PROBLEM DESCRIPTION – Find the line with "X59727500Y-49200000D03*" in the entries below. Repeat it, every following line, and the line with "X56752500Y-52200000D03*", exactly and with nothing added.

┌────────

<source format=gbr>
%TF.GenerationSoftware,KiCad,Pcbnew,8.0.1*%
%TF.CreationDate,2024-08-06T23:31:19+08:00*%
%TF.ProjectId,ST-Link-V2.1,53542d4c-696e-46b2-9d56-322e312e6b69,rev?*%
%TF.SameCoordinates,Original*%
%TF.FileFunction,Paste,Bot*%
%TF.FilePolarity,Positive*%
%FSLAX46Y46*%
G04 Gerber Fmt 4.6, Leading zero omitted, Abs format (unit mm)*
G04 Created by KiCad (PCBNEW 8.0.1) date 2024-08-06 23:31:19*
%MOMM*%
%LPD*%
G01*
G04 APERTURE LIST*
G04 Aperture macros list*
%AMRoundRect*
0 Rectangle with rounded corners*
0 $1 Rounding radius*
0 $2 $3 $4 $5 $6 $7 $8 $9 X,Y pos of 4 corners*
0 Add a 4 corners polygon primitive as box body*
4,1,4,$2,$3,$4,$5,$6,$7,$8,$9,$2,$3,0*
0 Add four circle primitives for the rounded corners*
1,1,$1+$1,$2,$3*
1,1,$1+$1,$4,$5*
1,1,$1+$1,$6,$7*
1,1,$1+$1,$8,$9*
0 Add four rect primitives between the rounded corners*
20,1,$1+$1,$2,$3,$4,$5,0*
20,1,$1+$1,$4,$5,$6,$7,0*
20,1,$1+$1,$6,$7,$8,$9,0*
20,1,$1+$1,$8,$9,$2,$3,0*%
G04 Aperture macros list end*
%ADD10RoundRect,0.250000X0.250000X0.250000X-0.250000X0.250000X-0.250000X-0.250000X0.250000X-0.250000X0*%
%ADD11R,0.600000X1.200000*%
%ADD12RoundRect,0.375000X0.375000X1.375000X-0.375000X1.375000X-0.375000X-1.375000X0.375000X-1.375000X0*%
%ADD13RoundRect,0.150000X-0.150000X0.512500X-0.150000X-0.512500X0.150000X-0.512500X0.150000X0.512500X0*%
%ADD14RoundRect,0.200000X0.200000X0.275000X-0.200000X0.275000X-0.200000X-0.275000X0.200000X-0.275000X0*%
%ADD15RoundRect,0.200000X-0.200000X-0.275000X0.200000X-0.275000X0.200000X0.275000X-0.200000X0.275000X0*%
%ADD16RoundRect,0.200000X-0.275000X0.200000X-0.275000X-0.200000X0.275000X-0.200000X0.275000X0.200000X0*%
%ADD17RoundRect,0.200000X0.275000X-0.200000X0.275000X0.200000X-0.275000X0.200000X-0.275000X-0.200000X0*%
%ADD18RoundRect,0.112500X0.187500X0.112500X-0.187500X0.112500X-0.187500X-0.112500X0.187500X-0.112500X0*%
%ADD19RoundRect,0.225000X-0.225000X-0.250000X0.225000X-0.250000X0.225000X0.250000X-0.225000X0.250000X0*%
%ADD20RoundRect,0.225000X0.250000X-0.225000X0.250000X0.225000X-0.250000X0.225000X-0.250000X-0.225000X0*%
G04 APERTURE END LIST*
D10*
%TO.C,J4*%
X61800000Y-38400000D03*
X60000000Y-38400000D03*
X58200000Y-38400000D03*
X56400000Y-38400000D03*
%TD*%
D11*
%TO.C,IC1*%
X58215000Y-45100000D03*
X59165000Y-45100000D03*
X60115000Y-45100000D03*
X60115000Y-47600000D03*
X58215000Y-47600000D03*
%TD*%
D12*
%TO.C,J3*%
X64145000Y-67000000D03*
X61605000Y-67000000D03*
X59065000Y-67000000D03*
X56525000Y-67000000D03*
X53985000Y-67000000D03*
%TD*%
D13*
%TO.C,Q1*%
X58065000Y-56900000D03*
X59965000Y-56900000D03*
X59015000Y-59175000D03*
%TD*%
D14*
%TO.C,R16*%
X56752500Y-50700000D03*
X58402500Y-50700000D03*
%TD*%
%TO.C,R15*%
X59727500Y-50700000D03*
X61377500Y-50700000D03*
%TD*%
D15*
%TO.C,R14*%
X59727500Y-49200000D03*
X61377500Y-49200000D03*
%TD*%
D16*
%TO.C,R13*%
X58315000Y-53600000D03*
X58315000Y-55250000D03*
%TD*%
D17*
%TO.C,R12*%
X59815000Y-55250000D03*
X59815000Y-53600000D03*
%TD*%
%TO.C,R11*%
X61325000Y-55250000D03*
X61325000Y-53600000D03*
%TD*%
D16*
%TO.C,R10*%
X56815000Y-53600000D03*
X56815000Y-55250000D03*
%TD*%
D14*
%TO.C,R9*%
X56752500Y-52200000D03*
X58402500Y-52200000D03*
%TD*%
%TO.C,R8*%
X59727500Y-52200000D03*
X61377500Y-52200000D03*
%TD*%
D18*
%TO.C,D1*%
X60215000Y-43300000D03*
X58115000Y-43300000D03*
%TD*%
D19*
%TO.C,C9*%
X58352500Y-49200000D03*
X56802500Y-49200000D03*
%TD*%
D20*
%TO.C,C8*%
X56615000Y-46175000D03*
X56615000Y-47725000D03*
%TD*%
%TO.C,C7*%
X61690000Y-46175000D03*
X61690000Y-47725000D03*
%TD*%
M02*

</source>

└────────
┌────────

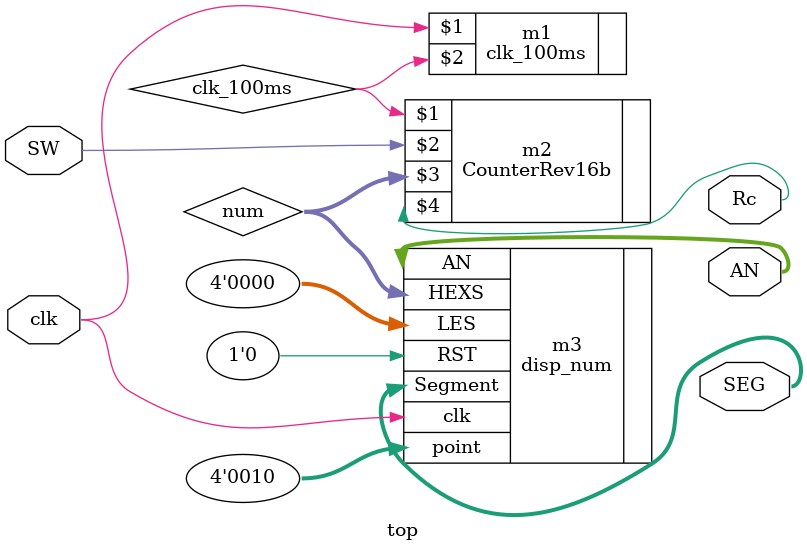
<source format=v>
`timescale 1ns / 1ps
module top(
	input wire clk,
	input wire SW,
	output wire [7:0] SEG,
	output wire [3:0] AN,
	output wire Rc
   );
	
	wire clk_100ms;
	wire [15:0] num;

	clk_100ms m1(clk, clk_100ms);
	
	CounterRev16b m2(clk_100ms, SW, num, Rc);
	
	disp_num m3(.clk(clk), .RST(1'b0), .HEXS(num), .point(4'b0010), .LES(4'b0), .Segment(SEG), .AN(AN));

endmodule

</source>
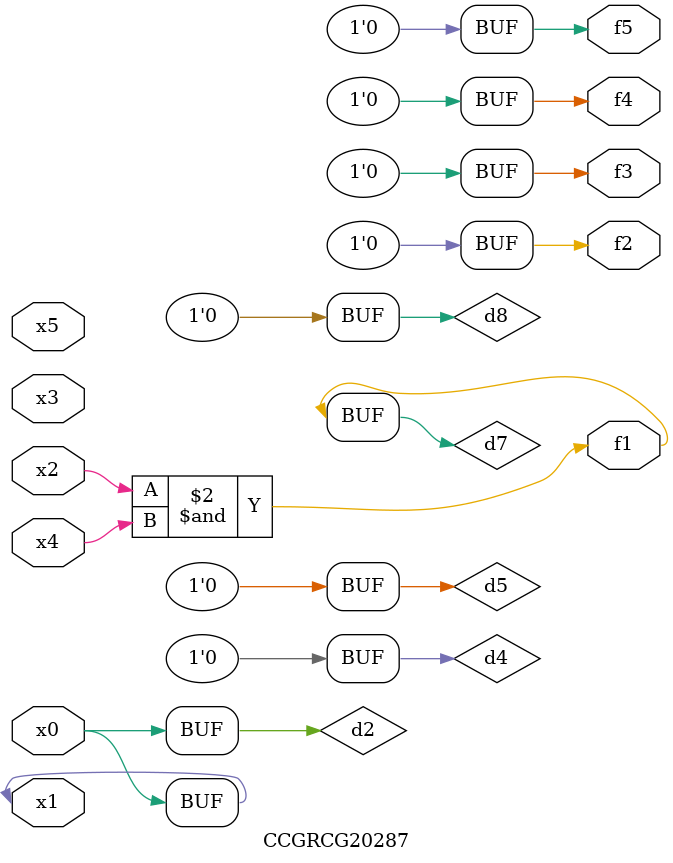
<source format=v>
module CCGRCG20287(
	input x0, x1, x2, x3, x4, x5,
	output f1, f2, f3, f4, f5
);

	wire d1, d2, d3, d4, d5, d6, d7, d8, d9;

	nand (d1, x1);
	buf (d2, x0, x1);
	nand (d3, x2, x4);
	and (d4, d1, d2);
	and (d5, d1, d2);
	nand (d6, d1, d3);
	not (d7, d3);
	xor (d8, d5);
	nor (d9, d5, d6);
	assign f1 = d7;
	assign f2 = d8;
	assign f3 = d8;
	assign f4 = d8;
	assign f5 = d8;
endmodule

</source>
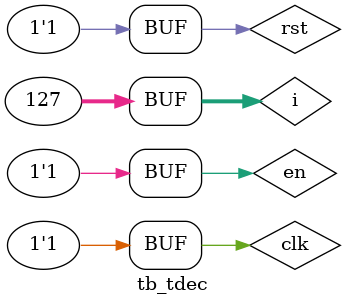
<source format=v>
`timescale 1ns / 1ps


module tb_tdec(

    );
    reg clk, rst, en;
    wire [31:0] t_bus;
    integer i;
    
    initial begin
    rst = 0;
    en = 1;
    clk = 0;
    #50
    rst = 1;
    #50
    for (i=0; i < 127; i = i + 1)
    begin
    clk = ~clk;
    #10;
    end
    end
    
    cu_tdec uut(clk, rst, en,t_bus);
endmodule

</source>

└────────

TASK RESULT –
X59727500Y-49200000D03*
X61377500Y-49200000D03*
%TD*%
D16*
%TO.C,R13*%
X58315000Y-53600000D03*
X58315000Y-55250000D03*
%TD*%
D17*
%TO.C,R12*%
X59815000Y-55250000D03*
X59815000Y-53600000D03*
%TD*%
%TO.C,R11*%
X61325000Y-55250000D03*
X61325000Y-53600000D03*
%TD*%
D16*
%TO.C,R10*%
X56815000Y-53600000D03*
X56815000Y-55250000D03*
%TD*%
D14*
%TO.C,R9*%
X56752500Y-52200000D03*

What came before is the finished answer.